第32章 世代交代の道標
「あのキモイやつ、何なの?」
「…呪霊って聞いたことある?」
「ない」
Qは懐中電灯を拾い、私に持たせた。
そして、その場に腰を下ろし、私を見上げた。
「さっきのキモイやつが呪霊と呼ばれるもの。呪いと言う時もあるね。そして、私はそれを殺す…いや、正しくは祓う仕事をしてる。してた、の方が適切か」
「…へぇ」
「飲み込みが早いのか、思考停止してるのかは知らないけど、とりあえず野薔薇にもこの才能がある。あんたのばぁちゃんと一緒でね」
「なんでおばぁちゃんのこと知ってんの」
「ははっ。
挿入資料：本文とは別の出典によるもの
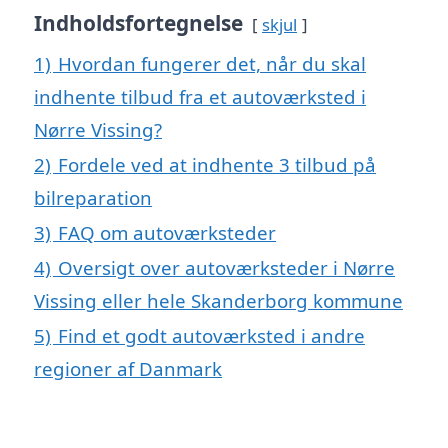
Indholdsfortegnelse
skjul
1)
Hvordan fungerer det, når du skal
indhente tilbud fra et autoværksted i
Nørre Vissing?
2)
Fordele ved at indhente 3 tilbud på
bilreparation
3)
FAQ om autoværksteder
4)
Oversigt over autoværksteder i Nørre
Vissing eller hele Skanderborg kommune
5)
Find et godt autoværksted i andre
regioner af Danmark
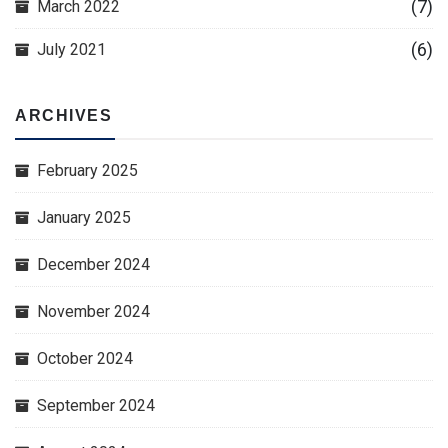
(7)
March 2022
(6)
July 2021
ARCHIVES
February 2025
January 2025
December 2024
November 2024
October 2024
September 2024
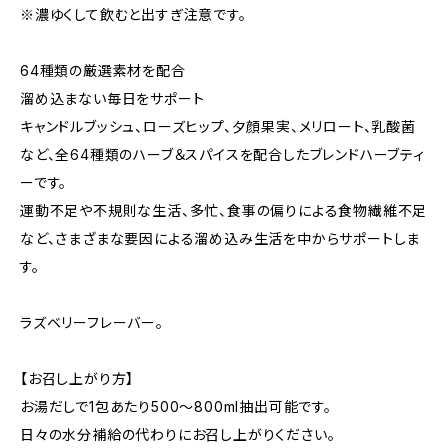
※濃ゆくして飲むと出すぎ注意です。
64種類の厳選素材を配合
溜め込まない毎日をサポート
キャンドルブッシュ、ローズヒップ、夕顔果実、メリロート、乳酸菌
など、全64種類のハーブ＆スパイスを配合したブレンドハーブティ
ーです。
運動不足や不規則な生活、多忙、食事の偏りによる食物繊維不足
など、さまざまな要因による溜め込み生活を中からサポートしま
す。
ラズベリーフレーバー。
【お召し上がり方】
お湯だしで1包あたり500～800ml抽出可能です。
日々の水分補給の代わりにお召し上がりください。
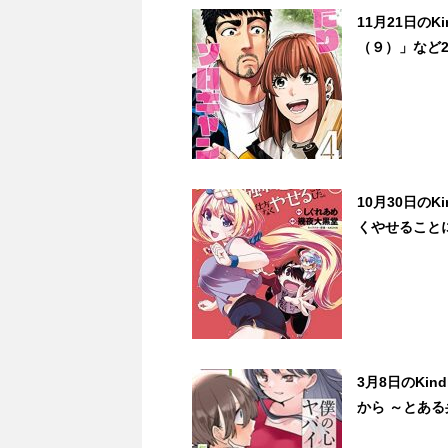
11月21日の
（９）」など2
10月30日の
くやせることに
3月8日のKi
から ～とある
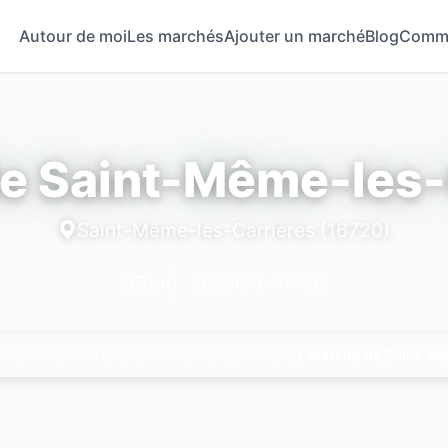
Autour de moi
Les marchés
Ajouter un marché
Blog
Comm
e Saint-Même-les-
Saint-Même-les-Carrières (16720)
Jeu
08h00 - 12h30
-Aquitaine
Charente
Saint-Même-les-Carrières
Marché de Saint-Mê
›
›
›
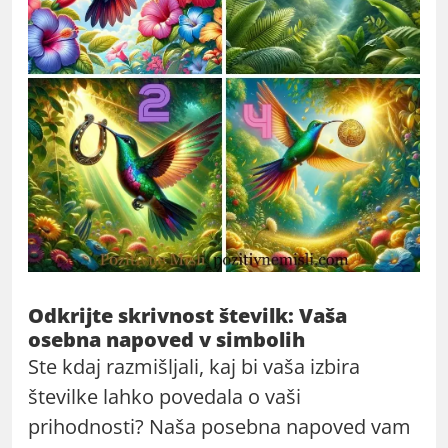
Odkrijte skrivnost številk: Vaša
osebna napoved v simbolih
Ste kdaj razmišljali, kaj bi vaša izbira
številke lahko povedala o vaši
prihodnosti? Naša posebna napoved vam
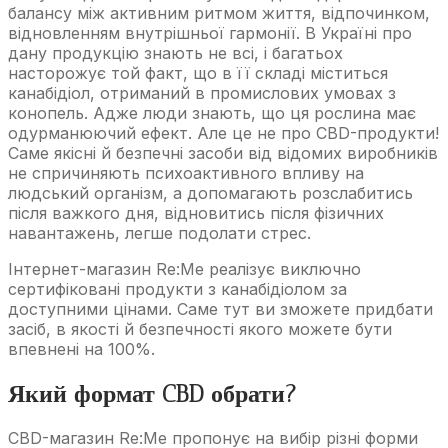
балансу між активним ритмом життя, відпочинком,
відновленням внутрішньої гармонії. В Україні про
дану продукцію знають не всі, і багатьох
насторожує той факт, що в її складі міститься
канабідіол, отриманий в промислових умовах з
конопель. Адже люди знають, що ця рослина має
одурманюючий ефект. Але це не про CBD-продукти!
Саме якісні й безпечні засоби від відомих виробників
не спричиняють психоактивного впливу на
людський організм, а допомагають розслабитись
після важкого дня, відновитись після фізичних
навантажень, легше подолати стрес.
Інтернет-магазин Re:Me реалізує виключно
сертифіковані продукти з канабідіолом за
доступними цінами. Саме тут ви зможете придбати
засіб, в якості й безпечності якого можете бути
впевнені на 100%.
Який формат CBD обрати?
CBD-магазин Re:Me пропонує на вибір різні форми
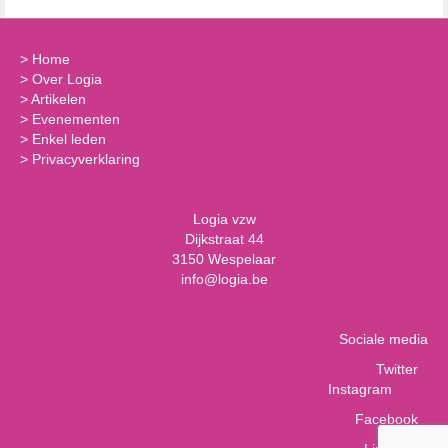
>
Home
>
Over Logia
>
Artikelen
>
Evenementen
>
Enkel leden
>
Privacyverklaring
Logia vzw
Dijkstraat 44
3150 Wespelaar
info@logia.be
Sociale media
Twitter
Instagram
Facebook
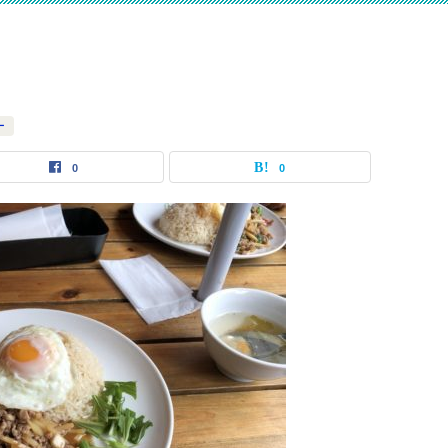
ー
0
0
この村付近に滞在するにあたって、術師関連のことは調べてある。殺されたくないからね」
「術師?」
「私のように呪いを祓う能力を持った人のこと」
「…」
「他に質問は?」
質問はあるけれど、上手く言葉にできない。
とりあえずここは首を縦に振っておこう。
「それでね、前に野薔薇を東京に連れてくって約束しただろ?」
「うん。いつ連れてってくれるの?」
「まぁまぁ、焦らさんな。野薔薇を誘拐すれば今にでも可能なんだけど…。それは避けたいね。ってことで、野薔薇には術師になってもらおうと思ってる」
どうやら、術師専用の高校が東京と京都にあるらしく、Qもそこに通っていたらしい。
それが2年と半年ほど前のこと。
Qの大凡の年齢が分かった。
そして、そこに通うことが決まれば、伴って上京できる。
しかも、在学中にもお金を稼げるらしいから、金銭面も気にする必要は無い。
「まぁ、他にも方法は沢山あるんだけど。単に私が野薔薇を術師に育てたいだけ」
「何で?」
「術師って仕事量の割に人数がめっちゃ少ないの。だから、若い子を術師に仕向けたいわけ。そしたら……うん、そんな訳よ」
寂しそうな顔をしたQは、すぐに花咲くように笑って術師のリスクを話してきた。
常に死が隣にあり、仲間の死もそこら中に転がっている。
楽しい事も沢山あるけど、辛いことの方が多い。